* [DESCRIPTION OF THE TASK]
Copy each line below that contains "enable".

Electronic design files:
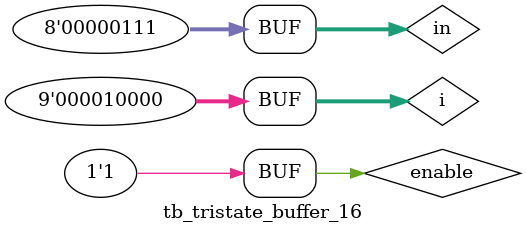
<source format=v>
`timescale 1ns / 1ps

module tb_tristate_buffer_16();

    localparam period = 1;
    reg [8:0] i = 0;
    reg enable;
    reg [7:0] in;
    wire [7:0] out;
    tristate_buffer_16 dut (.enable(enable),
                            .in(in),
                            .out(out));
    // loop through all inputs
    initial begin
        for (i = 0; i < 16; i = i + 1) begin
            {in, enable} = i;
            #period; // wait for period 
        end
    end
    
endmodule

</source>
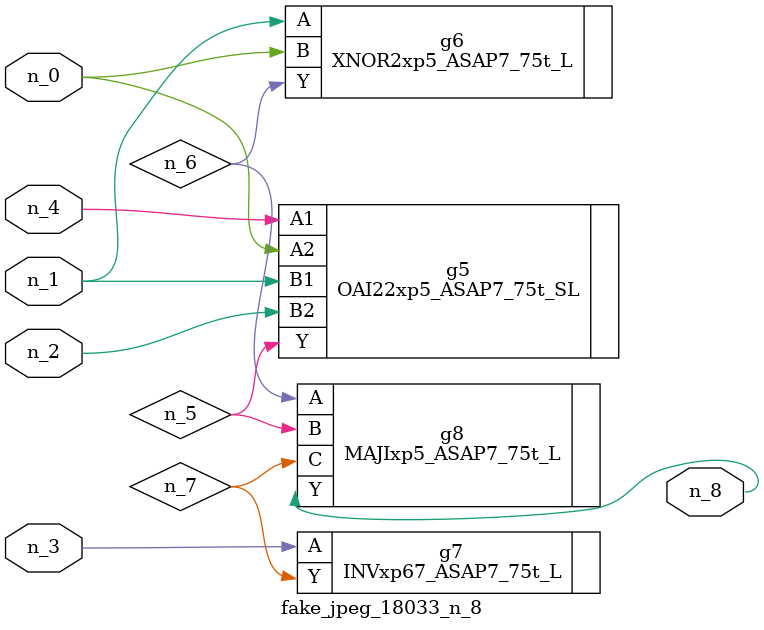
<source format=v>
module fake_jpeg_18033_n_8 (n_3, n_2, n_1, n_0, n_4, n_8);

input n_3;
input n_2;
input n_1;
input n_0;
input n_4;

output n_8;

wire n_6;
wire n_5;
wire n_7;

OAI22xp5_ASAP7_75t_SL g5 ( 
.A1(n_4),
.A2(n_0),
.B1(n_1),
.B2(n_2),
.Y(n_5)
);

XNOR2xp5_ASAP7_75t_L g6 ( 
.A(n_1),
.B(n_0),
.Y(n_6)
);

INVxp67_ASAP7_75t_L g7 ( 
.A(n_3),
.Y(n_7)
);

MAJIxp5_ASAP7_75t_L g8 ( 
.A(n_6),
.B(n_5),
.C(n_7),
.Y(n_8)
);


endmodule
</source>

* [YOUR SOLUTION]
    reg enable;
    tristate_buffer_16 dut (.enable(enable),
            {in, enable} = i;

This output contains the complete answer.